Stored entries
----------------------------------------

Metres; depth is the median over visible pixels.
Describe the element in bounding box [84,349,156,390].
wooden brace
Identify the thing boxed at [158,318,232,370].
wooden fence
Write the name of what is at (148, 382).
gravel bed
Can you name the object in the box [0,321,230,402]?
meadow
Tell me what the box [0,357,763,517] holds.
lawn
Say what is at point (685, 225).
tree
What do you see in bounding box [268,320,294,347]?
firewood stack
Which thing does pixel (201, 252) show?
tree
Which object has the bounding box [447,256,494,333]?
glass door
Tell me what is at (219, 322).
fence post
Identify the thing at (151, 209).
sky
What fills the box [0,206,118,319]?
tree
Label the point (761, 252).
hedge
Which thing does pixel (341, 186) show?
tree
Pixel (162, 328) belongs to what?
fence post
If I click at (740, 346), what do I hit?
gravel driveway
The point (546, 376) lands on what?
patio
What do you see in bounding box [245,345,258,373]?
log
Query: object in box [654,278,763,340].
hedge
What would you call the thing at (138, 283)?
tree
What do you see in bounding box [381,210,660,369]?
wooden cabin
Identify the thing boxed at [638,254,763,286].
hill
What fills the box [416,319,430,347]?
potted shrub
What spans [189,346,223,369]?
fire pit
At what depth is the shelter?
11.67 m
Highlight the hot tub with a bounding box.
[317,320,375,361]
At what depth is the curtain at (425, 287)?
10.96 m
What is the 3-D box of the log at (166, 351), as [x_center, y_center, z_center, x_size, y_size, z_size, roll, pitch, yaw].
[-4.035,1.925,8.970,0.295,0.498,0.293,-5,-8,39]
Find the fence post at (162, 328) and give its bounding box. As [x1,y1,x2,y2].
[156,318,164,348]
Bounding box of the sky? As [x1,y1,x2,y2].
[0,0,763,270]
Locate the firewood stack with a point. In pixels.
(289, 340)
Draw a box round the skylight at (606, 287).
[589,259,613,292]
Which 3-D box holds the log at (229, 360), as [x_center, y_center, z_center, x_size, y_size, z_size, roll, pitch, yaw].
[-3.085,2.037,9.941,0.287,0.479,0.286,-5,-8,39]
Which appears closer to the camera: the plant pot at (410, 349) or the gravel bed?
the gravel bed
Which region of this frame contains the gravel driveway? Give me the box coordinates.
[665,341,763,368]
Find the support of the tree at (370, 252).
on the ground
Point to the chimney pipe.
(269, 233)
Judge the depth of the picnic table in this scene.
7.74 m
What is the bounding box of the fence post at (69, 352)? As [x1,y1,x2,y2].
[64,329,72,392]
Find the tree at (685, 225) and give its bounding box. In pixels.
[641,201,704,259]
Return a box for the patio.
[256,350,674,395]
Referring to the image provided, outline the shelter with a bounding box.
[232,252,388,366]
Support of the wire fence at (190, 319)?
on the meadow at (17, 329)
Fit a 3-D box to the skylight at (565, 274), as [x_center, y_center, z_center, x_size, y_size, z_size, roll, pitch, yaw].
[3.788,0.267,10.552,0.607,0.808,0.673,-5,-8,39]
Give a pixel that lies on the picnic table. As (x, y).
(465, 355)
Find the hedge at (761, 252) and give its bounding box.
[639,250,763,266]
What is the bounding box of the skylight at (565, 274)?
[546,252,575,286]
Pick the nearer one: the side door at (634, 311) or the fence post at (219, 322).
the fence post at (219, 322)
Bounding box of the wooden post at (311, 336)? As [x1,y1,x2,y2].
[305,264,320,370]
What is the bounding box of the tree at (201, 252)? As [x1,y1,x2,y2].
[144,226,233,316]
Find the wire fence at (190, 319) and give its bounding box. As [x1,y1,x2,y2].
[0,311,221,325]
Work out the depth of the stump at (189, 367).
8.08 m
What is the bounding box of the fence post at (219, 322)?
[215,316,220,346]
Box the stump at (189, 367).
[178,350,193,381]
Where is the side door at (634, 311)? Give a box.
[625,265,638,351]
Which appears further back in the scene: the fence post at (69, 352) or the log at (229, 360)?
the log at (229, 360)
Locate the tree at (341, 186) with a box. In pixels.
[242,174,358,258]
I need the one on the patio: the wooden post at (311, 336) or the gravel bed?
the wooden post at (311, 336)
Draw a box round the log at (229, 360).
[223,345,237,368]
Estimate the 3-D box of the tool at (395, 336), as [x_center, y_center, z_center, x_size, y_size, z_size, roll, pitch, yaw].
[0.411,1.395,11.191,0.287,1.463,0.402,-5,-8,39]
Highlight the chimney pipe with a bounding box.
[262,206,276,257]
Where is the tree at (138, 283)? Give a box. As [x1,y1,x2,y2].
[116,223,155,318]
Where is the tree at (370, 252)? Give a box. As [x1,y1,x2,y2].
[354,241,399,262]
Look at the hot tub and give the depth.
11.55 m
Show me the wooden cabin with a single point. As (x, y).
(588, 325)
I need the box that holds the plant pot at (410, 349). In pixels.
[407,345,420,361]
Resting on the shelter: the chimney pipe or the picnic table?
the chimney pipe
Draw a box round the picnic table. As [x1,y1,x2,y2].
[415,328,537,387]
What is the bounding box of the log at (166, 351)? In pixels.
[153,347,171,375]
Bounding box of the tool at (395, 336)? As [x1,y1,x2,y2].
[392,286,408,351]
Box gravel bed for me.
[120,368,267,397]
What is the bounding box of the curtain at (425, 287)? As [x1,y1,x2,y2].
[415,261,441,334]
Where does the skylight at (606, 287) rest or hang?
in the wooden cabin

----------------------------------------

#### [What to do]
The records above should be printed in full, exactly as they appear.

#### [Exercise answer]
Metres; depth is the median over visible pixels.
Describe the element in bounding box [84,349,156,390].
wooden brace
Identify the thing boxed at [158,318,232,370].
wooden fence
Write the name of what is at (148, 382).
gravel bed
Can you name the object in the box [0,321,230,402]?
meadow
Tell me what the box [0,357,763,517] holds.
lawn
Say what is at point (685, 225).
tree
What do you see in bounding box [268,320,294,347]?
firewood stack
Which thing does pixel (201, 252) show?
tree
Which object has the bounding box [447,256,494,333]?
glass door
Tell me what is at (219, 322).
fence post
Identify the thing at (151, 209).
sky
What fills the box [0,206,118,319]?
tree
Label the point (761, 252).
hedge
Which thing does pixel (341, 186) show?
tree
Pixel (162, 328) belongs to what?
fence post
If I click at (740, 346), what do I hit?
gravel driveway
The point (546, 376) lands on what?
patio
What do you see in bounding box [245,345,258,373]?
log
Query: object in box [654,278,763,340].
hedge
What would you call the thing at (138, 283)?
tree
What do you see in bounding box [381,210,660,369]?
wooden cabin
Identify the thing boxed at [638,254,763,286].
hill
What fills the box [416,319,430,347]?
potted shrub
What spans [189,346,223,369]?
fire pit
At what depth is the shelter?
11.67 m
Highlight the hot tub with a bounding box.
[317,320,375,361]
At what depth is the curtain at (425, 287)?
10.96 m
What is the 3-D box of the log at (166, 351), as [x_center, y_center, z_center, x_size, y_size, z_size, roll, pitch, yaw].
[-4.035,1.925,8.970,0.295,0.498,0.293,-5,-8,39]
Find the fence post at (162, 328) and give its bounding box. As [x1,y1,x2,y2].
[156,318,164,348]
Bounding box of the sky? As [x1,y1,x2,y2].
[0,0,763,270]
Locate the firewood stack with a point. In pixels.
(289, 340)
Draw a box round the skylight at (606, 287).
[589,259,613,292]
Which 3-D box holds the log at (229, 360), as [x_center, y_center, z_center, x_size, y_size, z_size, roll, pitch, yaw].
[-3.085,2.037,9.941,0.287,0.479,0.286,-5,-8,39]
Which appears closer to the camera: the plant pot at (410, 349) or the gravel bed?
the gravel bed
Which region of this frame contains the gravel driveway? Give me the box coordinates.
[665,341,763,368]
Find the support of the tree at (370, 252).
on the ground
Point to the chimney pipe.
(269, 233)
Judge the depth of the picnic table in this scene.
7.74 m
What is the bounding box of the fence post at (69, 352)? As [x1,y1,x2,y2].
[64,329,72,392]
Find the tree at (685, 225) and give its bounding box. In pixels.
[641,201,704,259]
Return a box for the patio.
[256,350,674,395]
Referring to the image provided, outline the shelter with a bounding box.
[232,252,388,366]
Support of the wire fence at (190, 319)?
on the meadow at (17, 329)
Fit a 3-D box to the skylight at (565, 274), as [x_center, y_center, z_center, x_size, y_size, z_size, roll, pitch, yaw].
[3.788,0.267,10.552,0.607,0.808,0.673,-5,-8,39]
Give a pixel that lies on the picnic table. As (x, y).
(465, 355)
Find the hedge at (761, 252) and give its bounding box.
[639,250,763,266]
What is the bounding box of the skylight at (565, 274)?
[546,252,575,286]
Pick the nearer one: the side door at (634, 311) or the fence post at (219, 322).
the fence post at (219, 322)
Bounding box of the wooden post at (311, 336)? As [x1,y1,x2,y2].
[305,264,320,370]
What is the bounding box of the tree at (201, 252)? As [x1,y1,x2,y2].
[144,226,233,316]
Find the wire fence at (190, 319) and give its bounding box. As [x1,y1,x2,y2].
[0,311,221,325]
Work out the depth of the stump at (189, 367).
8.08 m
What is the bounding box of the fence post at (219, 322)?
[215,316,220,346]
Box the stump at (189, 367).
[178,350,193,381]
Where is the side door at (634, 311)? Give a box.
[625,265,638,351]
Which appears further back in the scene: the fence post at (69, 352) or the log at (229, 360)?
the log at (229, 360)
Locate the tree at (341, 186) with a box. In pixels.
[242,174,358,258]
I need the one on the patio: the wooden post at (311, 336) or the gravel bed?
the wooden post at (311, 336)
Draw a box round the log at (229, 360).
[223,345,237,368]
Estimate the 3-D box of the tool at (395, 336), as [x_center, y_center, z_center, x_size, y_size, z_size, roll, pitch, yaw].
[0.411,1.395,11.191,0.287,1.463,0.402,-5,-8,39]
Highlight the chimney pipe with a bounding box.
[262,206,276,257]
Where is the tree at (138, 283)? Give a box. As [x1,y1,x2,y2].
[116,223,155,318]
Where is the tree at (370, 252)? Give a box. As [x1,y1,x2,y2].
[354,241,399,262]
Look at the hot tub and give the depth.
11.55 m
Show me the wooden cabin with a single point. As (x, y).
(588, 325)
I need the box that holds the plant pot at (410, 349). In pixels.
[407,345,420,361]
Resting on the shelter: the chimney pipe or the picnic table?
the chimney pipe
Draw a box round the picnic table. As [x1,y1,x2,y2].
[415,328,537,387]
What is the bounding box of the log at (166, 351)? In pixels.
[153,347,171,375]
Bounding box of the tool at (395, 336)? As [x1,y1,x2,y2].
[392,286,408,351]
Box gravel bed for me.
[120,368,267,397]
What is the bounding box of the curtain at (425, 287)? As [x1,y1,x2,y2].
[415,261,441,334]
Where does the skylight at (606, 287) rest or hang?
in the wooden cabin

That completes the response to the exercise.